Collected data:
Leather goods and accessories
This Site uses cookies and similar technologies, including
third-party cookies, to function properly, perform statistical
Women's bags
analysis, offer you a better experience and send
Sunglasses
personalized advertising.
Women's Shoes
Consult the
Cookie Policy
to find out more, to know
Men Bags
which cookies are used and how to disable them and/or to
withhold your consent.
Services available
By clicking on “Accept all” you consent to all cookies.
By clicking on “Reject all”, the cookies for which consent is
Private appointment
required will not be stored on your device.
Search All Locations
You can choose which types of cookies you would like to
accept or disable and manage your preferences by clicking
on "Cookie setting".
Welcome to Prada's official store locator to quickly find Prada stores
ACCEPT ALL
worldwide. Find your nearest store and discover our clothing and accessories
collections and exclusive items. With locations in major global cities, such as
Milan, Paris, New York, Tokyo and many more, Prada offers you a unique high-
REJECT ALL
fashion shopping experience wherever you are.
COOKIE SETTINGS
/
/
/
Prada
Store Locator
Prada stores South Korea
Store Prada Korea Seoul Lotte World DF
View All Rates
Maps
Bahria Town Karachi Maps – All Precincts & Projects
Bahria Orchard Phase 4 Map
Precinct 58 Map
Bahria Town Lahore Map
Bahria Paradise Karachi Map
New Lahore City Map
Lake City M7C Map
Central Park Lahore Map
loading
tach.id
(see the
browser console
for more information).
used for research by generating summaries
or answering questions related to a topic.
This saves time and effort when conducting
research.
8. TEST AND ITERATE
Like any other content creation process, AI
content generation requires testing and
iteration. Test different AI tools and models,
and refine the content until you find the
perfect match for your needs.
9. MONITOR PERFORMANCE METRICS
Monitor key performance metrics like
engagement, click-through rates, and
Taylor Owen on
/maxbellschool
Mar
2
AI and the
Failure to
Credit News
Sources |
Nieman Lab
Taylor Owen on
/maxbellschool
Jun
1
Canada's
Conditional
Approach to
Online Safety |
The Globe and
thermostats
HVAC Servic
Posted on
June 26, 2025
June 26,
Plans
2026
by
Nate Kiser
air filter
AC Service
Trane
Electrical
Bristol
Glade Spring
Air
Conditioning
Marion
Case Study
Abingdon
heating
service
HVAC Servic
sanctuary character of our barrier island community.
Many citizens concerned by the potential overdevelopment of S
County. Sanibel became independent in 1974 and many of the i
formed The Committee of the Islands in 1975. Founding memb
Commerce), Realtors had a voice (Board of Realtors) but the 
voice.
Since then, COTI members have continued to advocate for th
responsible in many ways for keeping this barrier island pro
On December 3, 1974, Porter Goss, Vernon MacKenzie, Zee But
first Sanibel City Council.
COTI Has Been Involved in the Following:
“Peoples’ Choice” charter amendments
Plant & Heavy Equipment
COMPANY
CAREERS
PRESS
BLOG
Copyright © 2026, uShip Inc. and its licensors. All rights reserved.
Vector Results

• _WORK INSTRUCTION_
Your output must be an exact copy of every entry.

• _COMPLETED EXERCISE_
Leather goods and accessories
This Site uses cookies and similar technologies, including
third-party cookies, to function properly, perform statistical
Women's bags
analysis, offer you a better experience and send
Sunglasses
personalized advertising.
Women's Shoes
Consult the
Cookie Policy
to find out more, to know
Men Bags
which cookies are used and how to disable them and/or to
withhold your consent.
Services available
By clicking on “Accept all” you consent to all cookies.
By clicking on “Reject all”, the cookies for which consent is
Private appointment
required will not be stored on your device.
Search All Locations
You can choose which types of cookies you would like to
accept or disable and manage your preferences by clicking
on "Cookie setting".
Welcome to Prada's official store locator to quickly find Prada stores
ACCEPT ALL
worldwide. Find your nearest store and discover our clothing and accessories
collections and exclusive items. With locations in major global cities, such as
Milan, Paris, New York, Tokyo and many more, Prada offers you a unique high-
REJECT ALL
fashion shopping experience wherever you are.
COOKIE SETTINGS
/
/
/
Prada
Store Locator
Prada stores South Korea
Store Prada Korea Seoul Lotte World DF
View All Rates
Maps
Bahria Town Karachi Maps – All Precincts & Projects
Bahria Orchard Phase 4 Map
Precinct 58 Map
Bahria Town Lahore Map
Bahria Paradise Karachi Map
New Lahore City Map
Lake City M7C Map
Central Park Lahore Map
loading
tach.id
(see the
browser console
for more information).
used for research by generating summaries
or answering questions related to a topic.
This saves time and effort when conducting
research.
8. TEST AND ITERATE
Like any other content creation process, AI
content generation requires testing and
iteration. Test different AI tools and models,
and refine the content until you find the
perfect match for your needs.
9. MONITOR PERFORMANCE METRICS
Monitor key performance metrics like
engagement, click-through rates, and
Taylor Owen on
/maxbellschool
Mar
2
AI and the
Failure to
Credit News
Sources |
Nieman Lab
Taylor Owen on
/maxbellschool
Jun
1
Canada's
Conditional
Approach to
Online Safety |
The Globe and
thermostats
HVAC Servic
Posted on
June 26, 2025
June 26,
Plans
2026
by
Nate Kiser
air filter
AC Service
Trane
Electrical
Bristol
Glade Spring
Air
Conditioning
Marion
Case Study
Abingdon
heating
service
HVAC Servic
sanctuary character of our barrier island community.
Many citizens concerned by the potential overdevelopment of S
County. Sanibel became independent in 1974 and many of the i
formed The Committee of the Islands in 1975. Founding memb
Commerce), Realtors had a voice (Board of Realtors) but the 
voice.
Since then, COTI members have continued to advocate for th
responsible in many ways for keeping this barrier island pro
On December 3, 1974, Porter Goss, Vernon MacKenzie, Zee But
first Sanibel City Council.
COTI Has Been Involved in the Following:
“Peoples’ Choice” charter amendments
Plant & Heavy Equipment
COMPANY
CAREERS
PRESS
BLOG
Copyright © 2026, uShip Inc. and its licensors. All rights reserved.
Vector Results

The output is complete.